**Selected text**

>>>

This is not so. scepticism is the very positive and powerful method by which we determine the limits of reality and our conceptions of what we understand.

“I respect faith, but it is doubt that gets you an education” Wilson Miznar

The same idea was expressed by 12th Century theologian Peter Abelard: “I must understand in order that I may believe. By doubting, we come to questioning, and by questioning we perceive the truth.”

This the role of scepticism: it is not a rejection of, but a means of uncovering the truth. And this is the reason why it is viewed with some disfavor by those who want you to accept their brand of Truth, without questioning it. But is there more than that to it? How did scepticism gain its slightly ambivalent aura?

The original idea, like many of our ideas, arose with the ancient Greeks, who had a word for it—skeptikos—meaning look about, consider, observe, examine, question.

Nothing wrong with that, or with the writing of one of the earliest men who could be considered a sceptic: Xenophanes (c 530 BCE), who suggested:

‘As for the certain truth, no man has known it
Nor will he know it
All is but a web of guesses.’

However, the Greeks not only invented ideas, they also invented philosophy. And unfortunately, because of philosophy, they then took the view that observations, ideas, and beliefs should be examined, and combined it with idea that we can never be sure of knowing absolute truth. From this they deduced from the idea that nothing can be known for certain to the idea that nothing can be known at all. From our viewpoint this shows that, while the Greeks invented the logical argument, they really weren’t that good at it.

Most of the blame for scepticism is generally placed on Pyrrho of Elis (c 365–275 BCE), who carried the argument to its logical conclusion that nothing can be known, not even the fact that nothing can be known. This is of course a logical impossibility—a paradox—something else the Greeks delighted in inventing. Today we recognise that if your argument ends in a paradox, it’s a very good indication that your starting position was a bit wobbly, and should be rethought. Rut the Greeks hadn’t worked this out and thought that achievement of a paradoxical conclusion meant you had established an eternal truth.

Pyrrho then went from the idea that nothing could be proved to the position that there should be no attempt to prove anything. He then taught that you should never judge anything, because you can never prove it good or bad. Secondly, you should never express an opinion. and thirdly, you shouldn’t care about anything. This attitude of non-questioning acceptance is a long way from the original meaning of skeptikos. But then Pyrrho was not really a sceptic, either in the original sense of one prepared to consider everything, or in the modern pejorative sense of one who doubts everything.

Philosophical scepticism fitted in well with the Greek culture of ideas. It was based on logical reasoning (such as it was), and it was of no practical use, which the Greeks regarded as a virtue.

One result of Alexander of Macedon’s conquests of the Middle East was the eventual import of a considerable amount of superstition into Greek civilisation. Up to this time, the Greeks’ superstition, like their religion, was something they could take or leave alone, and the wise opinion was that it was best left alone. The Greek sceptics, faced with dogmatism and new superstitions such as astrology, attempted to argue against them. However they had already crippled themselves, since according to their principles, they had to argue against all opinion, good and bad. Furthermore, in arguing, they had to present all possible arguments, good and bad, because their version of scepticism would not allow them to judge their own arguments. Sextus Empiricus (160–210 CE) considered that there were no grounds for evaluating anything, even his own arguments, and so there were no grounds for rejecting any of them. So his work was summary of every possible argument good, bad, and ridiculous: in no particular order, because of course, you couldn’t judge whether they were reasonable or not. The result was inevitable: superstition and dogmatism won and scepticism got the reputation of a viewpoint of total and irrational disbelief in everything. From this any expression of doubt became viewed as sinful, and belief in faith and authority was considered the desired norm.

<<<

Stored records
>>>

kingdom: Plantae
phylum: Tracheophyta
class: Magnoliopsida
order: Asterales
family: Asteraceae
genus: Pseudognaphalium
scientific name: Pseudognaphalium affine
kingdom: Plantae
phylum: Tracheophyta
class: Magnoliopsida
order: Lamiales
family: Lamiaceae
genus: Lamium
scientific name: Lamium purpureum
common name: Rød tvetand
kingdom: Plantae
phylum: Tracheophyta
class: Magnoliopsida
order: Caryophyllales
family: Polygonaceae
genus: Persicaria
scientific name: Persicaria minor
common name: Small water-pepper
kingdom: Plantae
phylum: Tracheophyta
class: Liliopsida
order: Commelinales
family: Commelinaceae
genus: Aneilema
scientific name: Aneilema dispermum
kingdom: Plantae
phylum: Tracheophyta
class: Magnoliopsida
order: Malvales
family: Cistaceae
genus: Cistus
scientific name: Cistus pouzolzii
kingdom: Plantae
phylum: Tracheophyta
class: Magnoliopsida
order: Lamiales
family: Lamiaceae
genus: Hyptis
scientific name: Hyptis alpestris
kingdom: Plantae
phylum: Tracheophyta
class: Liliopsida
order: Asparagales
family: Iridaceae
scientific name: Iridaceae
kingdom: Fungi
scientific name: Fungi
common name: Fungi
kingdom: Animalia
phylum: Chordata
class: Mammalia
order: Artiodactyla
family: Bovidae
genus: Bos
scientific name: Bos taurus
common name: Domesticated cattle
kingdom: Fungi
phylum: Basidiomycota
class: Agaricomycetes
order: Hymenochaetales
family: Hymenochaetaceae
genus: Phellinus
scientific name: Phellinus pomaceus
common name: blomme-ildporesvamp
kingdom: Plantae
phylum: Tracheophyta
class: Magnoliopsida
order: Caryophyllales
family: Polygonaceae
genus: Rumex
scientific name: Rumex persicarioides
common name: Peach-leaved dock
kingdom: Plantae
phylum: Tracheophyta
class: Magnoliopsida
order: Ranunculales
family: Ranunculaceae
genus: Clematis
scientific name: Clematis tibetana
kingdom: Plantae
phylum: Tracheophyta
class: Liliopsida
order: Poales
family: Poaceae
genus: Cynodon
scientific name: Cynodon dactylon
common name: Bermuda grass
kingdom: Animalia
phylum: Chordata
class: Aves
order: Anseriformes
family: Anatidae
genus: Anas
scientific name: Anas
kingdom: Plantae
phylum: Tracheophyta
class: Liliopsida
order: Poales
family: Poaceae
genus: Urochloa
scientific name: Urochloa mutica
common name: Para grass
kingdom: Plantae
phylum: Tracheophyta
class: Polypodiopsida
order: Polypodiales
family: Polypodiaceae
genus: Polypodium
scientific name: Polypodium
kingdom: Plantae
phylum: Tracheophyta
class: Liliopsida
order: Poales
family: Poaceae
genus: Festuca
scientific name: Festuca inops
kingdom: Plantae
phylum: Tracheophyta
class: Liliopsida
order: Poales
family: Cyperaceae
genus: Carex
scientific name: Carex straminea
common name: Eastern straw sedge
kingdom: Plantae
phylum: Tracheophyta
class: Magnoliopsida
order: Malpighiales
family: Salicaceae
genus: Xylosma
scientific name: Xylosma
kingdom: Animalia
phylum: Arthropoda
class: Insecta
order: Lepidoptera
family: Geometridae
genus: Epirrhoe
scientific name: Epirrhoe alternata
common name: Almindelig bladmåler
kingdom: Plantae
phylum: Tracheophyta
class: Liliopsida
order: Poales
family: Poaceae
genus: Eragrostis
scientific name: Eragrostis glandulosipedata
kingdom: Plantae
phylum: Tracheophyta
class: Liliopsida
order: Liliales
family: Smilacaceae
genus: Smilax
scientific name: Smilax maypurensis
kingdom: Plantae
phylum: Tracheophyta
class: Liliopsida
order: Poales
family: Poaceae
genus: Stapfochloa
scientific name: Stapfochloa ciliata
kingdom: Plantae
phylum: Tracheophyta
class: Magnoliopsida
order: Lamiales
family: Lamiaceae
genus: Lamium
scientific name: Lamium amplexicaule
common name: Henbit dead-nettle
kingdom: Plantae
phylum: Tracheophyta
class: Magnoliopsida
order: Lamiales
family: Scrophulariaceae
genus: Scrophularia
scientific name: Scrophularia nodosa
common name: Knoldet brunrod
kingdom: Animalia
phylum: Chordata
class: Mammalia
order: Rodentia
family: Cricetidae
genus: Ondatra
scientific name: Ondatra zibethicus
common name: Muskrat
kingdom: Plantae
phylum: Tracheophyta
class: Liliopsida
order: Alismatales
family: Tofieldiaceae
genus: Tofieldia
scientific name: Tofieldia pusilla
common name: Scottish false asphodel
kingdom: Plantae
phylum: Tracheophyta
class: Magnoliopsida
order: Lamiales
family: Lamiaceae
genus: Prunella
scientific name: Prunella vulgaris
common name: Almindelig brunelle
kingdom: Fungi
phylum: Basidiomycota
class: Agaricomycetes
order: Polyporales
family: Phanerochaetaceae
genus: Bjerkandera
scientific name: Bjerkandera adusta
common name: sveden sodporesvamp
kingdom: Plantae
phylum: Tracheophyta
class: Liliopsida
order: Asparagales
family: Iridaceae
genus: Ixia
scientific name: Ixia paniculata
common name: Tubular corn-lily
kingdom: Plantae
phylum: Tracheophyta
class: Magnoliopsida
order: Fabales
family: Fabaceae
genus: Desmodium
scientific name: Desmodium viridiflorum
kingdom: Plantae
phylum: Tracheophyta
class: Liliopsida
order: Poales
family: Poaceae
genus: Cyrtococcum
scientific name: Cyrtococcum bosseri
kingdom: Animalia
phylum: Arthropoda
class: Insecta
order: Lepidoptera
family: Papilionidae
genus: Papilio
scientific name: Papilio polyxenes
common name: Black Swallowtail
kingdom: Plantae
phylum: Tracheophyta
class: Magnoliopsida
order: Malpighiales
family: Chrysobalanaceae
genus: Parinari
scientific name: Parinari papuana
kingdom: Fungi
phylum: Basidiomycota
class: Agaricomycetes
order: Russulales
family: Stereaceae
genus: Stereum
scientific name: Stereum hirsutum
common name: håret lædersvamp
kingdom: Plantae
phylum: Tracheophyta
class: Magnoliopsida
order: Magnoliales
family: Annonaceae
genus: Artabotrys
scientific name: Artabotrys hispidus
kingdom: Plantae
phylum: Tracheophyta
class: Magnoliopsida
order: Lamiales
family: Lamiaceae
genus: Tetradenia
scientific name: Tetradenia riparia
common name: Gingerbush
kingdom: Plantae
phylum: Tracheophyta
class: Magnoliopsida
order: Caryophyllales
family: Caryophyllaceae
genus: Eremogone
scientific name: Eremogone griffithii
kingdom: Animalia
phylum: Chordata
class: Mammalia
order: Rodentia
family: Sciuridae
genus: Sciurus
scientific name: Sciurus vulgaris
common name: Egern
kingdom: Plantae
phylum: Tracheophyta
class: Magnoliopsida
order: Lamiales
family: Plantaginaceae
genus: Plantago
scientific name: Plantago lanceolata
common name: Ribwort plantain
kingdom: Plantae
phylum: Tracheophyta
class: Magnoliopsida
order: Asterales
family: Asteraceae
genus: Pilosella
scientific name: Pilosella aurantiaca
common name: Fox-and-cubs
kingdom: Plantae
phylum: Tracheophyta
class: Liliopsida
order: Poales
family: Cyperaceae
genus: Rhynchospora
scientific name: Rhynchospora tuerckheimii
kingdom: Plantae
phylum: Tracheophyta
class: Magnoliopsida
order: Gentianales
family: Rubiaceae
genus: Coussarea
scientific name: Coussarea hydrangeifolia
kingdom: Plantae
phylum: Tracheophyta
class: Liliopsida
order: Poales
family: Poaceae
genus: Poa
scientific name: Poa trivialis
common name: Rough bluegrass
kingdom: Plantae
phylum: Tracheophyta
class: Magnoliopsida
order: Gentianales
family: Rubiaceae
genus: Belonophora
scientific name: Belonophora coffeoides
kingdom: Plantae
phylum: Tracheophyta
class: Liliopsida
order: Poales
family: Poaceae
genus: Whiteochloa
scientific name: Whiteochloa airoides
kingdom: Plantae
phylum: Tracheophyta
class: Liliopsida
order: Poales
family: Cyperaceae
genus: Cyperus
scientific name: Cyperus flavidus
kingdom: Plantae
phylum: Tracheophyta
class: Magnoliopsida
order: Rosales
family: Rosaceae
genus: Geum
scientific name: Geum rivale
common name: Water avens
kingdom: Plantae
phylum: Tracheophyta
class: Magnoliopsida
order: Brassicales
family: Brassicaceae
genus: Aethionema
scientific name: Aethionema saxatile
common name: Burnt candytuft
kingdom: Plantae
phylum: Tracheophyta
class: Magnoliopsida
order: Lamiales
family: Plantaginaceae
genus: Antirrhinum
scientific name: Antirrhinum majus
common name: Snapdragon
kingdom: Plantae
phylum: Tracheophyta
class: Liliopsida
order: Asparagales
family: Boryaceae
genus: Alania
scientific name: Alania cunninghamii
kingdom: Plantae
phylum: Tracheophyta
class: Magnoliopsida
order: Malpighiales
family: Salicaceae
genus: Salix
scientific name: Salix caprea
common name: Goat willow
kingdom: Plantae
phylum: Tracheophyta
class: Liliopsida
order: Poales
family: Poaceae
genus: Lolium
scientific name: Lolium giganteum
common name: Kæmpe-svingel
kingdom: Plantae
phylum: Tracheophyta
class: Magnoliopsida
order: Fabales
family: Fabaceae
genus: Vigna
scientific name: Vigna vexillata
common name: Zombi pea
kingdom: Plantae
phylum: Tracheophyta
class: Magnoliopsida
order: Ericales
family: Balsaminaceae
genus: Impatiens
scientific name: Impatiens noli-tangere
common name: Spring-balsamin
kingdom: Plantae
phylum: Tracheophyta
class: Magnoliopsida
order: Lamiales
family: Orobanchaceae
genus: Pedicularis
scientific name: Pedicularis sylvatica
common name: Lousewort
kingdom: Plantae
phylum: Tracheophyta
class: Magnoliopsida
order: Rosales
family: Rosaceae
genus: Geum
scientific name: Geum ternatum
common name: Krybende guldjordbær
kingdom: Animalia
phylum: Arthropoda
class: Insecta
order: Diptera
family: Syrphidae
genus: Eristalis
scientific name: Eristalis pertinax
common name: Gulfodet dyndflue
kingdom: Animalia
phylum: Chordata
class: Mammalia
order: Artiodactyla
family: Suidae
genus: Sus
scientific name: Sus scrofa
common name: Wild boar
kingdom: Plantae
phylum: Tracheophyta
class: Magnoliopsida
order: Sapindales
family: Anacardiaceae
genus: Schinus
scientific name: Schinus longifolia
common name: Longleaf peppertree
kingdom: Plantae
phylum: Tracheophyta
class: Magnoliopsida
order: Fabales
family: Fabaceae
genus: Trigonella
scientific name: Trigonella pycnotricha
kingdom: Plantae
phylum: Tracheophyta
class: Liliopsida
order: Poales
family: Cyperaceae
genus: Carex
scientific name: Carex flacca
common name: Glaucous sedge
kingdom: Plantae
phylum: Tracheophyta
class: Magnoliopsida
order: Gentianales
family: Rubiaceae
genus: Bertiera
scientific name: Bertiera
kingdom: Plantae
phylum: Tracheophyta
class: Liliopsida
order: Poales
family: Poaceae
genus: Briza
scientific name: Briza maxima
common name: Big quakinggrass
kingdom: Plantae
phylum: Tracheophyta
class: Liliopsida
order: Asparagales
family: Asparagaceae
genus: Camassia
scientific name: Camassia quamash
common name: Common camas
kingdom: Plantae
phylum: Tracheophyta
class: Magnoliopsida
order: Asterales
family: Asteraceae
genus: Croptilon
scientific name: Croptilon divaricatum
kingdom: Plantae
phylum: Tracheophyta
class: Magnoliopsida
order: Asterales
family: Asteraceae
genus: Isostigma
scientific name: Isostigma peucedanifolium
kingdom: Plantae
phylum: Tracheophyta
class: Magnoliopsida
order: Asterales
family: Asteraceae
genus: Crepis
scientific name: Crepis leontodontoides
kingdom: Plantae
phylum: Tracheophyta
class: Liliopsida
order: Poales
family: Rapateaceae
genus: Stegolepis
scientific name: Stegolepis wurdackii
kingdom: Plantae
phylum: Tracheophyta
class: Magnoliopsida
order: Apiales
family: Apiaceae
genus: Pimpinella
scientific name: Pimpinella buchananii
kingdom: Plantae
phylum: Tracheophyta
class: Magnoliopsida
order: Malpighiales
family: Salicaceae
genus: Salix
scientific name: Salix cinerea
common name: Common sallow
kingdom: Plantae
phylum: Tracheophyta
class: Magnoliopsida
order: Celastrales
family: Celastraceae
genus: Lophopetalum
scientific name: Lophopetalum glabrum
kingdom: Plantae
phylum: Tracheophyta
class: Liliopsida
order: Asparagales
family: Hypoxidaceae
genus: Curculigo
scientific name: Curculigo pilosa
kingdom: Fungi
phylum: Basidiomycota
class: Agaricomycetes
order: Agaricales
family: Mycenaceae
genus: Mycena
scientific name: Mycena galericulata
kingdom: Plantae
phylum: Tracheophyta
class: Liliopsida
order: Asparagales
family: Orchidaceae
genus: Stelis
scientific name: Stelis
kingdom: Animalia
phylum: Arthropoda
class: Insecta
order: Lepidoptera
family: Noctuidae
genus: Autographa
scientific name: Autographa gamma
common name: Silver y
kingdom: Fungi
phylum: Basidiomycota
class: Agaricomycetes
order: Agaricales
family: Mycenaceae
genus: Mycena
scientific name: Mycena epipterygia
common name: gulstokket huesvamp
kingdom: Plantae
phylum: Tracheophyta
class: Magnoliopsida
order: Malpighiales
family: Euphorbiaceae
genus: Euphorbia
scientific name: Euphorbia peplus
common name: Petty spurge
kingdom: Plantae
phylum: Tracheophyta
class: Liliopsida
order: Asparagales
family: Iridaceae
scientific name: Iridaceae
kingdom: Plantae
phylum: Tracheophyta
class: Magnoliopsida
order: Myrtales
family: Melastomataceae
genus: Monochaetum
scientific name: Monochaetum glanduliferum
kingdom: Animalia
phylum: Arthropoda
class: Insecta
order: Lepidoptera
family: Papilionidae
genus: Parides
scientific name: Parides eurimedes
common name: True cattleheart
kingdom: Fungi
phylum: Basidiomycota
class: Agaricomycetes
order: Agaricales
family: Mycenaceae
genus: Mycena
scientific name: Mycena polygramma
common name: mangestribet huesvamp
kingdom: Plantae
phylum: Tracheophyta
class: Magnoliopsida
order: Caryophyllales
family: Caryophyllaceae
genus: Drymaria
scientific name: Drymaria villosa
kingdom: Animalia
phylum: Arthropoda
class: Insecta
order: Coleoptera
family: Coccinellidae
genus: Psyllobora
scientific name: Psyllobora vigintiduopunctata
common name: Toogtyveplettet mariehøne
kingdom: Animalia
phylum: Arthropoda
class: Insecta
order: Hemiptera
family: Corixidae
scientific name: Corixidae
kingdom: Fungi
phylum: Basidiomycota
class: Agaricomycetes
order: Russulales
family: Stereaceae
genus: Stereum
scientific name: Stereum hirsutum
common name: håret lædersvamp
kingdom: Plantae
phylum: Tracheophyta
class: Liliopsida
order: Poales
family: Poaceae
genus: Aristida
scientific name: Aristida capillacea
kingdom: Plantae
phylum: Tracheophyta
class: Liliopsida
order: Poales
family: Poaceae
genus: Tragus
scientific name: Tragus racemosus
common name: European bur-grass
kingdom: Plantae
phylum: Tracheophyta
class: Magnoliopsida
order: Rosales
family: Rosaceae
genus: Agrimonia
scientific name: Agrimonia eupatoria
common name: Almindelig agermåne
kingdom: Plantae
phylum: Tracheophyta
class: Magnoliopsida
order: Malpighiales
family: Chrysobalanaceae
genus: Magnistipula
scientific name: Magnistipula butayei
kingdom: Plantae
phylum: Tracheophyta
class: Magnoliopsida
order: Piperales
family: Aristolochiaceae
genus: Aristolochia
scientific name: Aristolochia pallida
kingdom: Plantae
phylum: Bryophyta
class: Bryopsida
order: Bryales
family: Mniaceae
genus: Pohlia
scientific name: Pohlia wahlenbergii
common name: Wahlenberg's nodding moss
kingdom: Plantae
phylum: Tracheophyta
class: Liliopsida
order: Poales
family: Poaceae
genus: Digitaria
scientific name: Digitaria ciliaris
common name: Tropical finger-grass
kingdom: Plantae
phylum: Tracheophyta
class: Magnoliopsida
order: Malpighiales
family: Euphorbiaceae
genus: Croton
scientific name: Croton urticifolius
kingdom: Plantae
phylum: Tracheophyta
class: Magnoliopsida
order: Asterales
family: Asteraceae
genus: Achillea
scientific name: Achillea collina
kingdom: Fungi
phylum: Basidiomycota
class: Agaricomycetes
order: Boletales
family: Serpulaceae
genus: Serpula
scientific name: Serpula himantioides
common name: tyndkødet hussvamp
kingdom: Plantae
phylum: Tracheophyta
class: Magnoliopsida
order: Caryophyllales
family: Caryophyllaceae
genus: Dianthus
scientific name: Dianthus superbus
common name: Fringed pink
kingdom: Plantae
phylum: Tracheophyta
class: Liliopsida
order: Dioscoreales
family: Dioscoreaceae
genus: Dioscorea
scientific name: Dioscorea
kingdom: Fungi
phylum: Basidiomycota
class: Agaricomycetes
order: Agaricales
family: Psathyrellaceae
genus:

<<<

**To do**
• a. Retype everything in the essay on skepticism from "Most of the" down to "an eternal truth.".
• b. Extend the essay on skepticism, picking up right after its final sentence.

**Answers**
• a.
Most of the blame for scepticism is generally placed on Pyrrho of Elis (c 365–275 BCE), who carried the argument to its logical conclusion that nothing can be known, not even the fact that nothing can be known. This is of course a logical impossibility—a paradox—something else the Greeks delighted in inventing. Today we recognise that if your argument ends in a paradox, it’s a very good indication that your starting position was a bit wobbly, and should be rethought. Rut the Greeks hadn’t worked this out and thought that achievement of a paradoxical conclusion meant you had established an eternal truth.

• b.
Francis Bacon in about 1620 wrote The New Method, wherein he expounded the view that human knowledge could be obtained by observation. However he saw the problem that the human mind was prone to find an order and regularity in the world. Once it conceived of an order, whether that conception was correct or not, the mind would be open only to that evidence which agreed with the conception. He therefore presented that case that there should be conscious search and evaluation of all evidence for or against a belief about the world, not just accepting the first impression. This questioning of the evidence of observation is perhaps the most significant development in the quest for knowledge ever.

Unlike the older philosophical scepticism, this scientific scepticism was of tremendous use, both in the actual attainment of knowledge, and in the cultural concept that there was a more reliable method of gathering information about the world that relying on the authority of the ancients of the Golden Age. Knowledge could be not merely maintained, but increased. This rejection of the word of authority, and the concept that the world was understandable through investigation, was reflected in the motto of the Royal Society (established 1662): ‘Trust no-one: the truth is out there’ (somewhat loosely translated). To a large extent this sceptical outlook dominated society for the next 300 years.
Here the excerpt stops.